Right Wing has Unthinking Americans on the Run

If you live on a street that is full of potholes and the town mayor tells you that the only way that the village can repave the road is to cut taxes on the wealthy - because of a deficit in the local budget - you are caught between a rock and, well, a pothole.

If the community newspaper carries the message of the mayor that only by cutting taxes on the rich and corporations can the street be fixed - and cutting services to the poor, veterans and jobless - it's hard to be cognizant of an alternative.

And that is the lopsided situation we are in right now in the US, where the Republicans have capitalized on a four-decade campaign to sink governments at the federal and local level into massive debt, and then resort to "disaster capitalism" (as Naomi Klein calls it, echoing Milton Friedman) by taking advantage of a misinformed public who only hears, for the most part, about a tax-cutting-for-the-rich and corporations-deficit reduction perspective on budgets.

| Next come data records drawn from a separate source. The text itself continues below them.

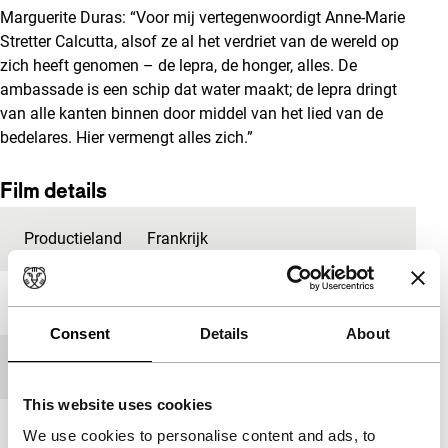
Marguerite Duras: “Voor mij vertegenwoordigt Anne-Marie
Stretter Calcutta, alsof ze al het verdriet van de wereld op
zich heeft genomen – de lepra, de honger, alles. De
ambassade is een schip dat water maakt; de lepra dringt
van alle kanten binnen door middel van het lied van de
bedelares. Hier vermengt alles zich.”
Film details
Productieland
Frankrijk
Jaar
1975
Consent
Details
About
Festivaleditie
IFFR 1976
This website uses cookies
Lengte
95'
We use cookies to personalise content and ads, to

What's strikingly odd about this "conventional wisdom" of the GOP; right-wing think tanks; the corporate media; and even some Democratic, DC, insiders, is that it is out of sync with the American public when polled on specific policy options.

A recent Washington Post poll revealed that 72 percent of Americans support raising taxes on those with incomes over $250,000. Only 21 percent support cutting spending on Medicare.

A McClatchy-Marist poll was even more eye-opening:

In a McClatchy-Marist poll released this week, 70% of registered voters who identify with the Tea Party opposed making cuts to either Medicare or Medicaid - the government-run health programs for the elderly and the poor - to help reduce the nation's deficit. Meanwhile, only 28% of tea partiers said they'd be willing to cut spending on those two programs.

Yes, that's right, according to this poll, most people associated with the Tea Party oppose cutting government-administered Medicare and Medicaid by a lopsided margin.

On many other progressive issues concerning what President Obama calls "the social contract" with Americans, most US citizens agree with supporting programs for the common good and doing that, in part, by increasing taxes on the rich.

But Washington, DC, and the GOP revolt in the states exist in a bubble of long-term right-wing propaganda that uses pressure and bullying to create a sense of impending doom in order to "shock" the public into allowing the passage of regressive legislation.

Only by clarifying the specifics, as President Obama has begun to do, will there be an honest public debate. But it appears that the jury is in on increasing taxes on the rich and saving the social safety net. The message just hasn't reached DC or some state capitols yet, what with all the lobbyist and Koch brothers' money floating into campaign funds.